En 1891, M. Frasch imagina un procédé aussi bizarre qu'audacieux. On fore jusqu'à la partie inférieure du gisement un trou qu'on munit d'un tubage de 254 millimètres de diamètre s'arrêtant à la partie supérieure du gisement. Dans ce premier tube on en place trois autres qui descendent presque au fond du trou de sonde et présentent des diamètres respectifs de 152, 76 et 25 millimètres. Les intervalles entre ces quatre tubes forment donc trois «couronnes».
Par la couronne extérieure on lance de l'eau sous pression suffisante pour atteindre la température de 330° centigrades: le soufre, fusible à 110°, monte dans la couronne intermédiaire par suite de la pression de l'eau. On envoie de l'air comprimé par le petit tube central, et le soufre liquide, se mélangeant de bulles d'air, est refoulé dans la couronne centrale, formant une colonne de densité inférieure à celle du soufre liquide et de l'eau, ce qui lui permet d'arriver à l'air libre. Le soufre sort ainsi du sol, tout raffiné, avec un degré de pureté de 99,6%.
La richesse du gisement actuellement reconnu est évaluée à 40 millions de tonnes.
La production de la mine, qui était de 100 tonnes par jour en 1902, atteint aujourd'hui environ 1.000 tonnes, soit 350.000 tonnes par an. M. Frasch vient de perfectionner une installation qui lui permettrait, affirme-t-il, de produire 3.000 tonnes par jour. La consommation mondiale du soufre se chiffre par 500.000 tonnes, dont la presque totalité était jusqu'ici produite par la Sicile (467.000 tonnes en 1902). Les États-Unis en absorbent 150.000 tonnes. Par suite d'une entente récente entre les compagnies intéressées, le soufre de la Louisiane ne sera exporté que dans quelques régions déterminées d'Europe.
Gerbe de roses en orfèvrerie
offerte par le président de
la République à la reine de
Portugal.
Un présent de M. Loubet à la reine de Portugal.

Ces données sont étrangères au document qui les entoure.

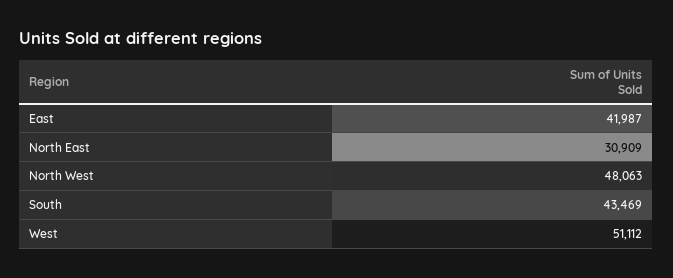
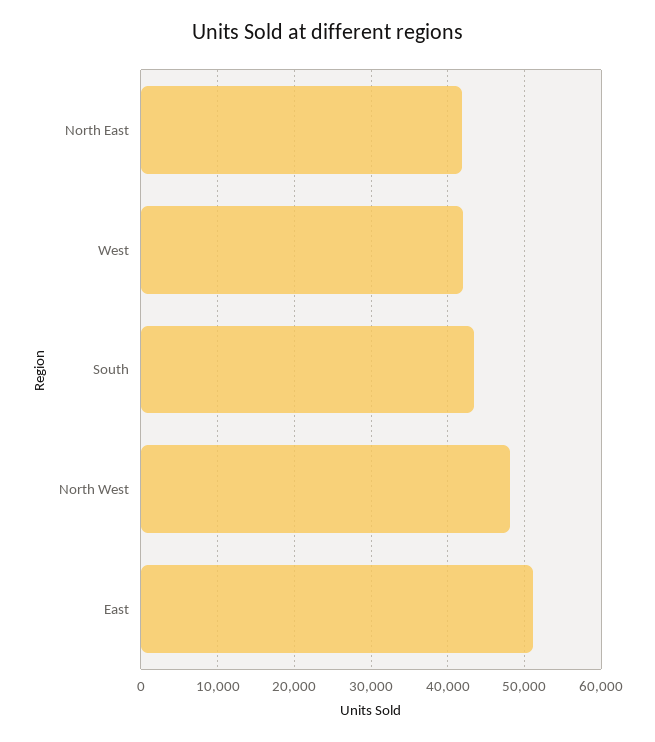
East: 41987 -> 51000
North East: 30909 -> 42000
West: 51112 -> 42000

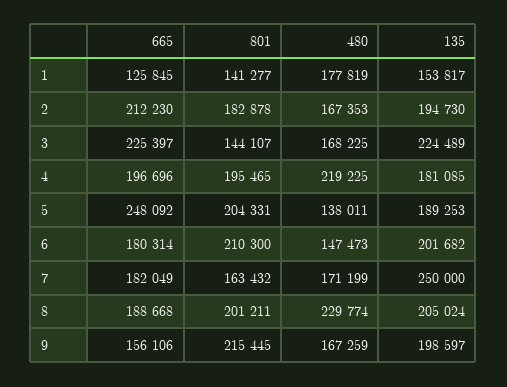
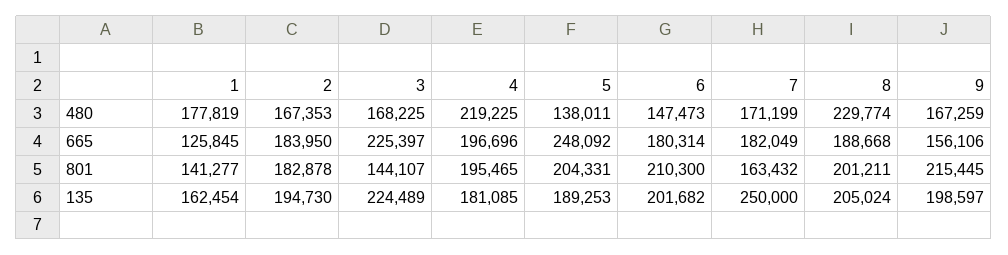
135, 1: 153817 -> 162454
665, 2: 212230 -> 183950

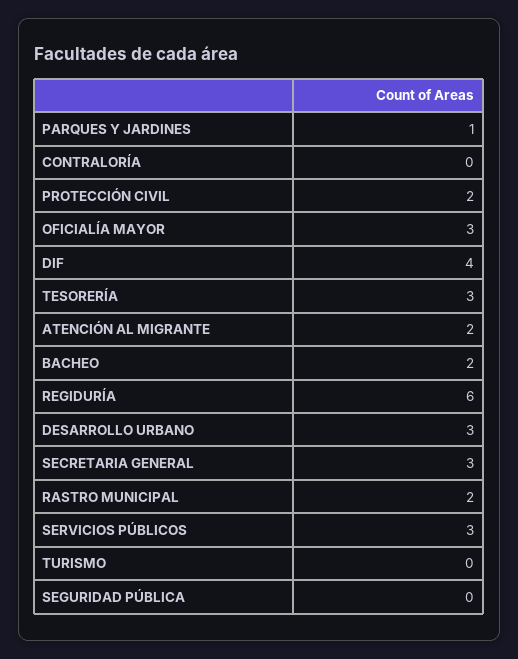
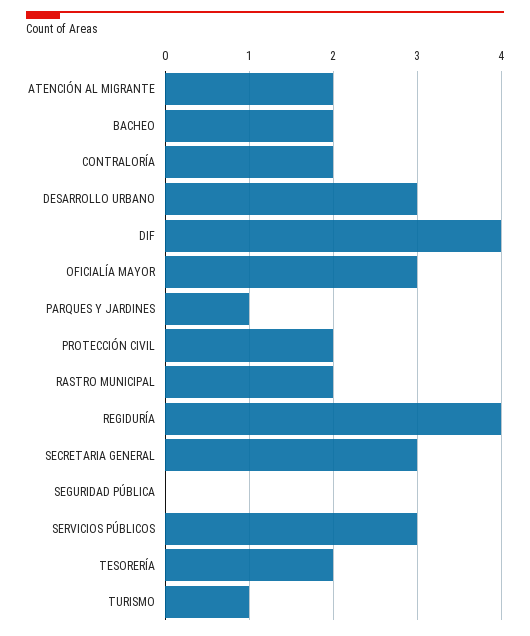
CONTRALORÍA: 0 -> 2
TESORERÍA: 3 -> 2
REGIDURÍA: 6 -> 4
TURISMO: 0 -> 1

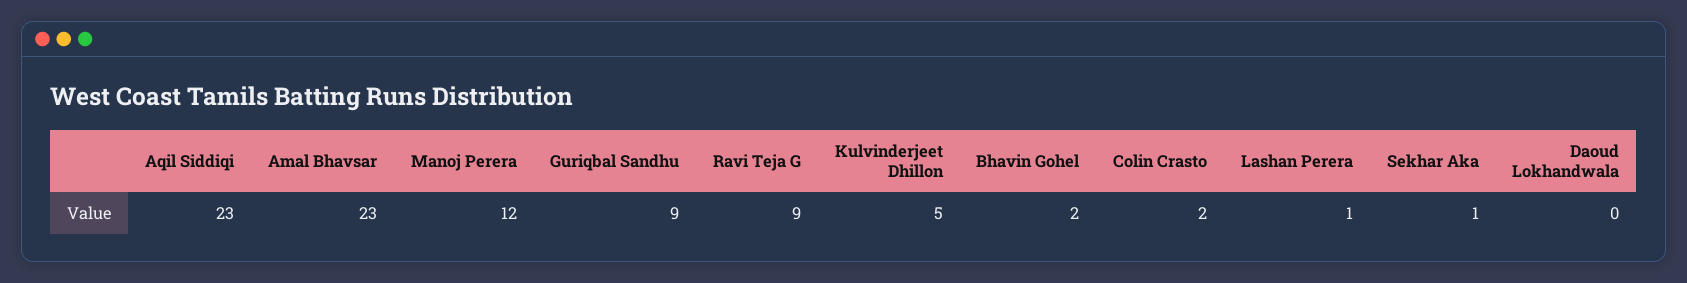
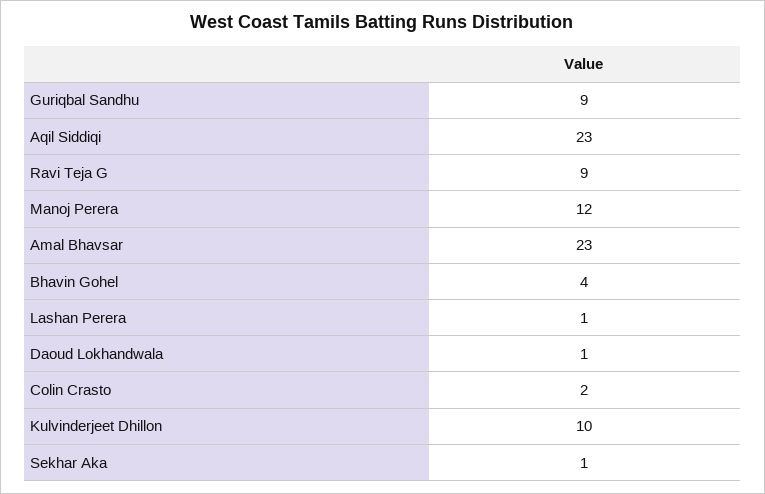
Kulvinderjeet Dhillon: 5 -> 10
Bhavin Gohel: 2 -> 4
Daoud Lokhandwala: 0 -> 1

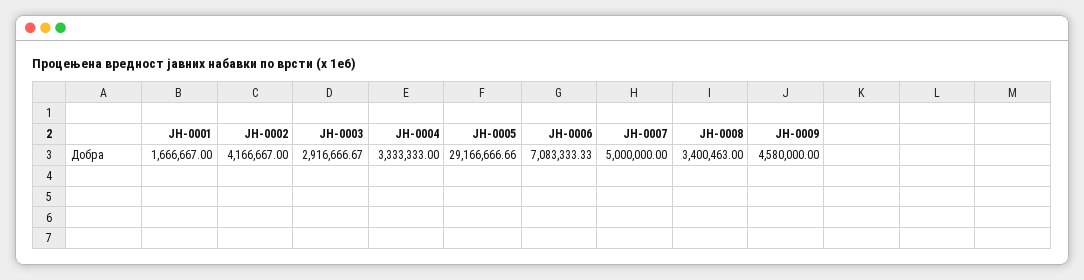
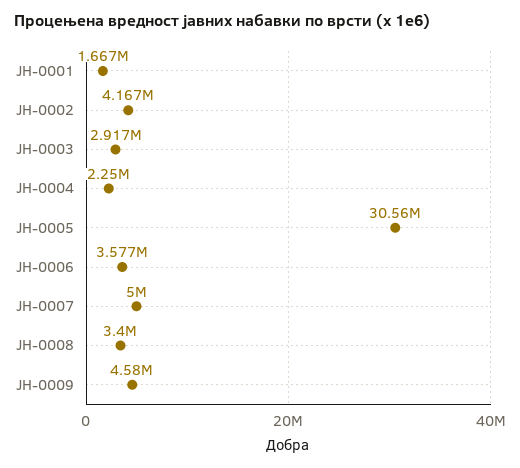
ЈН-0004: 3333333 -> 2250000
ЈН-0005: 29166666.66 -> 30560000
ЈН-0006: 7083333.33 -> 3577000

Le président de la République a prié le roi de Portugal de vouloir bien offrir en son nom, à la reine Amélie, une gerbe de roses de France, exécutée par Falize. Les fleurs, en bijouterie d'or et d'argent, plongent leurs tiges dans un très beau vase en cristal de Galle, monté sur pied d'orfèvrerie, portant, d'un côté, l'écusson royal au chiffre de la reine; de l'autre, les armes de la République avec une banderole d'or où est inscrite la dédicace: Émile Loubet, président de la République française, à S. M. la reine Amélie de Portugal.